Heheh, it felt like Christmas Eve at work today. Most of us are away next week, so it was a very laid back atmosphere. We were meant to be hammering a test system and i kept logging quotes from Scroobius Pip, such as “Thou shalt not make some noise for Detroit” – “Thou shalt not shake it like a Polaroid picture” – “Thou shalt not wish your girlfriend was a freak like me” … what a cool song! :) Upstairs they were making dubious comments about an inflatable sheep! I think they had their Secret Santa today. Someone came down to show us a USB humping dog. Yeah really.

The testing also sparked a reply-to-all war with everyone sending everyone else screenshots of the errors they were getting. It eventually degenerated, as everything on the internet always does, into cat macros. I love abusing the Reply to All button! :) We also had a music war this afternoon as someone started playing Christmas carols out loud on their laptop, and all the rest of us turned up our music to drown it out, much to the disdain of the Accounts department: “Don’t you have some software to ship to our customers?!” to which we replied, “They’re not having our software until you get the money off them!” haha!

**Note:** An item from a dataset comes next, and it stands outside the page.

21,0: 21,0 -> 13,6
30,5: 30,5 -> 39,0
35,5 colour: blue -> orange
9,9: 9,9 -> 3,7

We officially shipped Version 7.2.3 today. Hurrah! It was the first release EVER that i feel we released on time after a thorough regression testing phase. I am very pleased, and i hope our customers like it.

I came home expecting to go straight out for a run but something was up with my ipod. So it took me about an hour to work out how to sync it on Linux. Eventually Songbird did it for me, and i had a good run, even though it was freezing cold and very foggy. I couldn’t feel my toes or fingers to begin with, and i actually couldn’t wait for the warmup 5 minutes to be over so i could start running! I was even glad that it was uphill to get me warmed up! How things change, hey! :)

I’m afraid once i got back it was quarter past eight so i abandoned any idea of cooking for myself tonight and went to get some chips and a pineapple fritter from the last remaining chippie in England to still do pineapple fritters! Abandoned too is any notion of vacuuming, changing the bedclothes or cleaning the bathroom. Now it is just time to unwind, get packed ready for tomorrow and go enjoy the holiday! Housework can wait: we have a day when we get back before my dad and family come to visit …!

I was very glad to speak to my lovely friend Maribel tonight on Skype. Maribel told me that the theory of parallel universes has been proven! I am very excited about this! We talked about how there are really only two options: one universe or infinite universes. We also discussed the flaw of Occam’s Razor. Occam’s Razor says that the simplest theory is most likely the correct theory, the point being that one universe is simpler than an infinite number. But Occam’s Razor is self-predicting in a way: the simplest theory is that Occam’s Razor is always correct. But i don’t think it can be.

Maribel is reading The Elegant Universe by Brian Greene. I instantly decided that i need to read that book too!

Oh, one more thing before i finish this long and winding post: Amazon bought the Beedle the Bard book by JK Rowling (for 2 million pounds!!) and has posted in-depth reviews and pictures at www.amazon.com/beedlebard. I am so pleased that it went to someone who wants to share it with as many people as possible! When i have some time i am going to read all the detailed reviews of each tale. They received a lot of praise by the look of it!